Request
Pull out each line in the entries below that contains the string "Returning", matching case exactly.

Records for the task
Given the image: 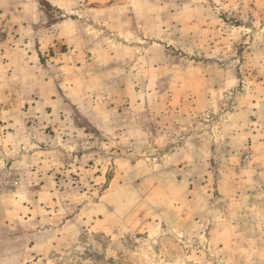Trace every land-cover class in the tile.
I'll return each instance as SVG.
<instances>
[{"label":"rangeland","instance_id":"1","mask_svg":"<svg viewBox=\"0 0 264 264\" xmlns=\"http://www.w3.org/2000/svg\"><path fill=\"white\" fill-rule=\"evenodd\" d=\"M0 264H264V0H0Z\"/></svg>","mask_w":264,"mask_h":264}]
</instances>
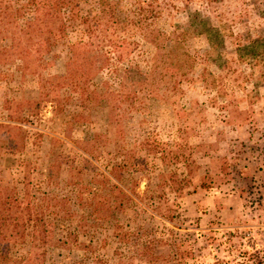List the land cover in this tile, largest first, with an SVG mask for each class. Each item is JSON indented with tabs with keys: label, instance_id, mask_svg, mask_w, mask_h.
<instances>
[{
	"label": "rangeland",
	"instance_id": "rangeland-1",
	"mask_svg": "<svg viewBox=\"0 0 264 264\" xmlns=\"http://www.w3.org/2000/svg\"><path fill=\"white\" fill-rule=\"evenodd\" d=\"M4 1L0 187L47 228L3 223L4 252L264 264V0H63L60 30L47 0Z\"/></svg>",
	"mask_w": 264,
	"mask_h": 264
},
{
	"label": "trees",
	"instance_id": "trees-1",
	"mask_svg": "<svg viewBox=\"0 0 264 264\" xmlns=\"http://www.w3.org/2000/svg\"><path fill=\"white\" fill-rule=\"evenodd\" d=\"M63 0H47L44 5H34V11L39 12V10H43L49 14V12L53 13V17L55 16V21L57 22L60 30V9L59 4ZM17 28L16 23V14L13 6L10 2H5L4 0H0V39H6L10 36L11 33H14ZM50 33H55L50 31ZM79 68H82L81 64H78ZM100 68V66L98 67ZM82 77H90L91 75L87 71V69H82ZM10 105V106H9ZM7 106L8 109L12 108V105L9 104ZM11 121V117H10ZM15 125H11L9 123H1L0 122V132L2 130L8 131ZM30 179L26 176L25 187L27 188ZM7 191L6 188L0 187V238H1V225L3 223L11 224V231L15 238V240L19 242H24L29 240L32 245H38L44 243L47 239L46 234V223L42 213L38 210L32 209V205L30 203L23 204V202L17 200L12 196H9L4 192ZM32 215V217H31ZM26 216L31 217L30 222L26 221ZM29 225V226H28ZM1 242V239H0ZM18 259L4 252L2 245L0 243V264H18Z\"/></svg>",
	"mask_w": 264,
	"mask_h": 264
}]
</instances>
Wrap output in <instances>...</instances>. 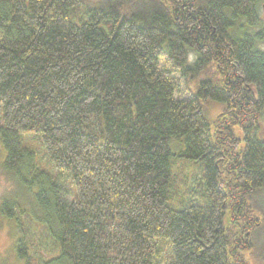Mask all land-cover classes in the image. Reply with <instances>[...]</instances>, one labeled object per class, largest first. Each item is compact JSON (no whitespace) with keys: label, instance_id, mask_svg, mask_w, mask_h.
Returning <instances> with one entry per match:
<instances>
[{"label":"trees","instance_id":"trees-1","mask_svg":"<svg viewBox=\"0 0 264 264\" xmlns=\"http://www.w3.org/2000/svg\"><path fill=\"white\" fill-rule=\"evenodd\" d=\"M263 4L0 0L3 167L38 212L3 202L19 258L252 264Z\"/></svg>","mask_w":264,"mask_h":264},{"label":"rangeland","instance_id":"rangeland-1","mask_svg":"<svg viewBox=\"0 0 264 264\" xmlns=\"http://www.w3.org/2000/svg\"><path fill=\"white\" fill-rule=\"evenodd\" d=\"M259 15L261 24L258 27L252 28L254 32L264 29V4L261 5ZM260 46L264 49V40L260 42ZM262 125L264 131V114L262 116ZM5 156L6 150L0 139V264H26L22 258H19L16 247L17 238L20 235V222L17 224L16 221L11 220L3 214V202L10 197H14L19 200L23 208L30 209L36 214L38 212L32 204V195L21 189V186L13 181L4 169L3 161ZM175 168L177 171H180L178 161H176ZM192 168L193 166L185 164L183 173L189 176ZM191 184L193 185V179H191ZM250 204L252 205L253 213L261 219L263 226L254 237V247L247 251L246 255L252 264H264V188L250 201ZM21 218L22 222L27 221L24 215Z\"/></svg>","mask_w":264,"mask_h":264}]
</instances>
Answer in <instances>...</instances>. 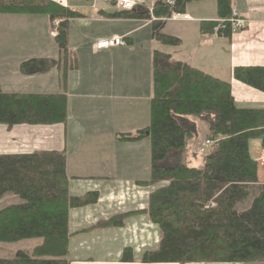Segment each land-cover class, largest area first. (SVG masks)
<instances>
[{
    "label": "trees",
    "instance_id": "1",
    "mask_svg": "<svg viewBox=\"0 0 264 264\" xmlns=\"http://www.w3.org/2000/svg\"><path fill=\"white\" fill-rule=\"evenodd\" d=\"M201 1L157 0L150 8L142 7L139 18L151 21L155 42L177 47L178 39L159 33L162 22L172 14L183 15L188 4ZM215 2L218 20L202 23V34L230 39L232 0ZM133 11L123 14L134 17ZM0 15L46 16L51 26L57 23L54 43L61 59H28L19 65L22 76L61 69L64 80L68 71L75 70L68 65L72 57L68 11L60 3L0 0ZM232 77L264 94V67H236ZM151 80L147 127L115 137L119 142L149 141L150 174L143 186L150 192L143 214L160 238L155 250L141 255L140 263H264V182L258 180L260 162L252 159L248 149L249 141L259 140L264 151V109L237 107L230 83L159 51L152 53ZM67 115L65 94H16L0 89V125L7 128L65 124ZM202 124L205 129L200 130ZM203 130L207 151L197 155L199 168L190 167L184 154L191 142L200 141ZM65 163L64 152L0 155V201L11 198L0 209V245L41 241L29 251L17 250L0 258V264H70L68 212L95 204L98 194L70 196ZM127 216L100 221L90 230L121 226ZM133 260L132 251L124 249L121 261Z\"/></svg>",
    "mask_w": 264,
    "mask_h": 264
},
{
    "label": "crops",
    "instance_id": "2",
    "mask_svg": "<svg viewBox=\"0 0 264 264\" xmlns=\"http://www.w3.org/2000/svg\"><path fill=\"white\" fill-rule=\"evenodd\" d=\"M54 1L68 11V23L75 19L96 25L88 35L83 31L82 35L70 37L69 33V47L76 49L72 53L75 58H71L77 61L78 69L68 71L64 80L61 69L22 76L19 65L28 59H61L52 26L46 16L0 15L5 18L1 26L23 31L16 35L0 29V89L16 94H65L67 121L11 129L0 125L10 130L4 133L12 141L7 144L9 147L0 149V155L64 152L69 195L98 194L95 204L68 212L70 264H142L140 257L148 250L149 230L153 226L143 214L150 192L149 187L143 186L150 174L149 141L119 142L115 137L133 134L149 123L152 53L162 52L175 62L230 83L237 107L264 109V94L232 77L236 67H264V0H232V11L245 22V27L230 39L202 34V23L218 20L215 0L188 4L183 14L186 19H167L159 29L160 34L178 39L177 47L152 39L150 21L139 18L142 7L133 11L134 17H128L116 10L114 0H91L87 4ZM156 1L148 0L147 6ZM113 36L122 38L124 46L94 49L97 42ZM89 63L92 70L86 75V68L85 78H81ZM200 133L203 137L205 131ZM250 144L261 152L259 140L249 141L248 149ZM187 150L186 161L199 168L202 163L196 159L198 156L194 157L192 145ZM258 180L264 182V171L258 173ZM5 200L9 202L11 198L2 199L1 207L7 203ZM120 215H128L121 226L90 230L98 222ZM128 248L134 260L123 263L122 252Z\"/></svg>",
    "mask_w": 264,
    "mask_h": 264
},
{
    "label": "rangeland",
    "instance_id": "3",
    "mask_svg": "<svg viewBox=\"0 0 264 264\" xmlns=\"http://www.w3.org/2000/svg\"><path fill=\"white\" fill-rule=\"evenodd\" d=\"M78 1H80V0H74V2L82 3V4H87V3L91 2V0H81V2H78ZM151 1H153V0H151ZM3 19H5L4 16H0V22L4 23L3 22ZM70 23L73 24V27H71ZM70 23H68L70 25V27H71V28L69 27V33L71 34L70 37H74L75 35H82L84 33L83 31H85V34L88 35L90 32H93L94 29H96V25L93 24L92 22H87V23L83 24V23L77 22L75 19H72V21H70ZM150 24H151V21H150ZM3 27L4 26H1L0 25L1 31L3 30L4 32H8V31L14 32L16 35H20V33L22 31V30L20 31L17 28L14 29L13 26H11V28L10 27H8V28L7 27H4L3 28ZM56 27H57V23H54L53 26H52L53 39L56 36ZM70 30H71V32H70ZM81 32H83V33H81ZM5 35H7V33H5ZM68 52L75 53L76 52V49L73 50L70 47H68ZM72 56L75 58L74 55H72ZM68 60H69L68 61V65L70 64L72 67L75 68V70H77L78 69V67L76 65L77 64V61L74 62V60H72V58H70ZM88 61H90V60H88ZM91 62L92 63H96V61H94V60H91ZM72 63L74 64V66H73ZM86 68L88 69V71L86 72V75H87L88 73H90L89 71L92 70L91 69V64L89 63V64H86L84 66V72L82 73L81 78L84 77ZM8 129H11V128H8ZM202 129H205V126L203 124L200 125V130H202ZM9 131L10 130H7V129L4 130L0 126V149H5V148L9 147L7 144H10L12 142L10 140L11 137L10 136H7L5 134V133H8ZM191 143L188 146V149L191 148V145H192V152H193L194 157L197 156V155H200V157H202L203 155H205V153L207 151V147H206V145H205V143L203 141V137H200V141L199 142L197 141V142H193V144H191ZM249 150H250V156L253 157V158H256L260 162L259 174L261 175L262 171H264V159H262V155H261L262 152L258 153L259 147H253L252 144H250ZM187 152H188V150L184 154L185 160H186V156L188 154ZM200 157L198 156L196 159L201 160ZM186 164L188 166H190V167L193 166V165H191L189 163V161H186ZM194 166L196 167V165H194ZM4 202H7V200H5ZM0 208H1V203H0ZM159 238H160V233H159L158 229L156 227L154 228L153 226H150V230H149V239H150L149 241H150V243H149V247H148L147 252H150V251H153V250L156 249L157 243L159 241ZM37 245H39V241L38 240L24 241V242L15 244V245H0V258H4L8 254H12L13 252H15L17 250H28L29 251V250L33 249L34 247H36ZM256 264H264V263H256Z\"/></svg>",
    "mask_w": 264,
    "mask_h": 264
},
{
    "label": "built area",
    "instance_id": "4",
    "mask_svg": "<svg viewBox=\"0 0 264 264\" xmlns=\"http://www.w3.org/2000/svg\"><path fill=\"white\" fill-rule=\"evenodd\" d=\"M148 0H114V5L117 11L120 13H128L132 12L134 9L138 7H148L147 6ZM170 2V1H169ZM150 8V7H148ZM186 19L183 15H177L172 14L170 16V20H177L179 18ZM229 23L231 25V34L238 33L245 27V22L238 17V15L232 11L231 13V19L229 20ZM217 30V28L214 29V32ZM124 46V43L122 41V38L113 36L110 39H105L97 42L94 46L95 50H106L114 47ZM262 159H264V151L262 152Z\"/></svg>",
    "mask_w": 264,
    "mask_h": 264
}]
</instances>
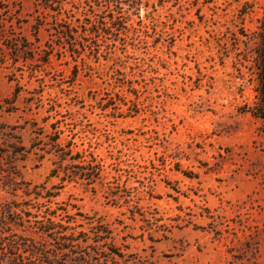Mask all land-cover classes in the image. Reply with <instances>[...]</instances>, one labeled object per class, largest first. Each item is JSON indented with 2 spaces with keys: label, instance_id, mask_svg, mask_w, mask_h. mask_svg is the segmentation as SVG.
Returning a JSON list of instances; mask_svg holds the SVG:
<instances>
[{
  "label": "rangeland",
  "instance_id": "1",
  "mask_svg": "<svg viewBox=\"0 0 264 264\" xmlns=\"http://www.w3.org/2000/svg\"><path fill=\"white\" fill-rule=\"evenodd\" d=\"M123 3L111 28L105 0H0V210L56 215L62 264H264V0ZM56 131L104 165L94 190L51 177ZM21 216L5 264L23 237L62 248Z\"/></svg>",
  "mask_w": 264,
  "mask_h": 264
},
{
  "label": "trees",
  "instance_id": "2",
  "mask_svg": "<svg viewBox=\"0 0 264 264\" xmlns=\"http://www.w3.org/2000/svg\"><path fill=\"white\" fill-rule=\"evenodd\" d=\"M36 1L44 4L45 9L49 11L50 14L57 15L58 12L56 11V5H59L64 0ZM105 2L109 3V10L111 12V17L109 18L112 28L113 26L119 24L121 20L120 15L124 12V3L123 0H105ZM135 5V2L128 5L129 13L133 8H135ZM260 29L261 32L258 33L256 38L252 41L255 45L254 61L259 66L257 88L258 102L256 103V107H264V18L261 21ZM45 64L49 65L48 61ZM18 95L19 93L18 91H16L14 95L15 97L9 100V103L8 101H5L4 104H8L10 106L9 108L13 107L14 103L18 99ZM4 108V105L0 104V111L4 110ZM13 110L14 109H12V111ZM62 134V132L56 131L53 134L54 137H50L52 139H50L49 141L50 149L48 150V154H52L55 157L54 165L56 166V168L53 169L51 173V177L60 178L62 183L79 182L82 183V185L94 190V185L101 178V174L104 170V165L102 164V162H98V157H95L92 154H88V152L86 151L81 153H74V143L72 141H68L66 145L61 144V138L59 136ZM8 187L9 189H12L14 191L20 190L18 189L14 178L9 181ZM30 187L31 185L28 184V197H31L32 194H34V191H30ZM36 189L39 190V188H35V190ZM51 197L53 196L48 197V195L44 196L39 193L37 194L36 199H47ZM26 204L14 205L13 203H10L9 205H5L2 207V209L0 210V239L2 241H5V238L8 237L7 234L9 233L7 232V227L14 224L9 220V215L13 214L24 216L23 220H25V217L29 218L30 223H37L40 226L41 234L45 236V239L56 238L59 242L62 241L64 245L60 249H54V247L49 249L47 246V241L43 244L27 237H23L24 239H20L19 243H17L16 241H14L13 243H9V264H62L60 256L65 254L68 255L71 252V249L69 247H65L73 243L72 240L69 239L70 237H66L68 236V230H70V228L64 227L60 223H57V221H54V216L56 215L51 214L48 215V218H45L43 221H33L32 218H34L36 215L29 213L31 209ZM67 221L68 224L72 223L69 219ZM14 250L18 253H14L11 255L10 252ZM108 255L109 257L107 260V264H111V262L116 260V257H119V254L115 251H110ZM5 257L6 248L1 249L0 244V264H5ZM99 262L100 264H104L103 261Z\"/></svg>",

Answer for this exercise
Returning <instances> with one entry per match:
Returning a JSON list of instances; mask_svg holds the SVG:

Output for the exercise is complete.